### WORK ITEM
Check each line of the material, and show the ones that include the word "including".

### RECORDS
#####
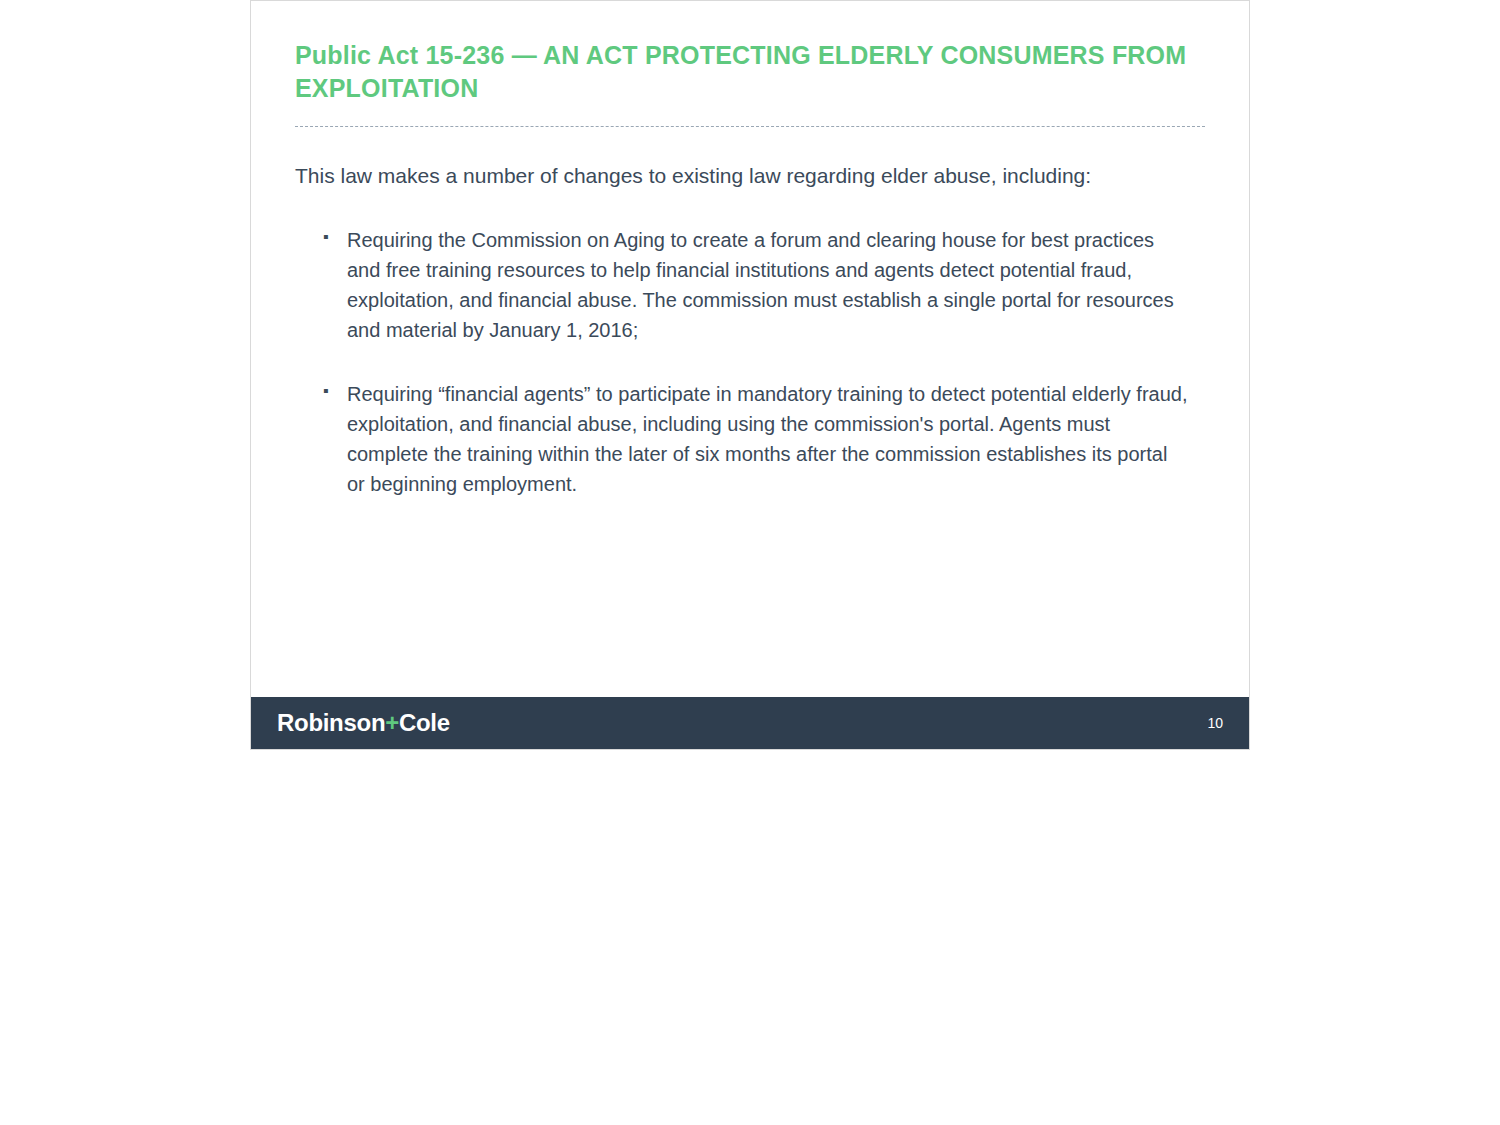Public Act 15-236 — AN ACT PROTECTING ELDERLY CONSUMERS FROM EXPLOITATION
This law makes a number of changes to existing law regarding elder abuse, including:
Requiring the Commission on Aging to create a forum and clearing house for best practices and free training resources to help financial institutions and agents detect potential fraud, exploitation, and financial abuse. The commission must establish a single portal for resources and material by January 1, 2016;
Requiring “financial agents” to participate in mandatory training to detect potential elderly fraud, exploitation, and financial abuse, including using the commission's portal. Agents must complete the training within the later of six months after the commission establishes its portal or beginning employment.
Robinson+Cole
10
#####
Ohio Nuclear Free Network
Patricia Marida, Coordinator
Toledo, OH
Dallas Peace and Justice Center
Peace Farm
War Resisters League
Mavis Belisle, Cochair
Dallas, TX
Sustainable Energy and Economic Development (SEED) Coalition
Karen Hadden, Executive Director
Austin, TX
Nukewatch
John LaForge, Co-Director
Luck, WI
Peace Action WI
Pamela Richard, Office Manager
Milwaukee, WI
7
#####
### SOLUTION TO THIS PROBLEM
This law makes a number of changes to existing law regarding elder abuse, including:
Requiring “financial agents” to participate in mandatory training to detect potential elderly fraud, exploitation, and financial abuse, including using the commission's portal. Agents must complete the training within the later of six months after the commission establishes its portal or beginning employment.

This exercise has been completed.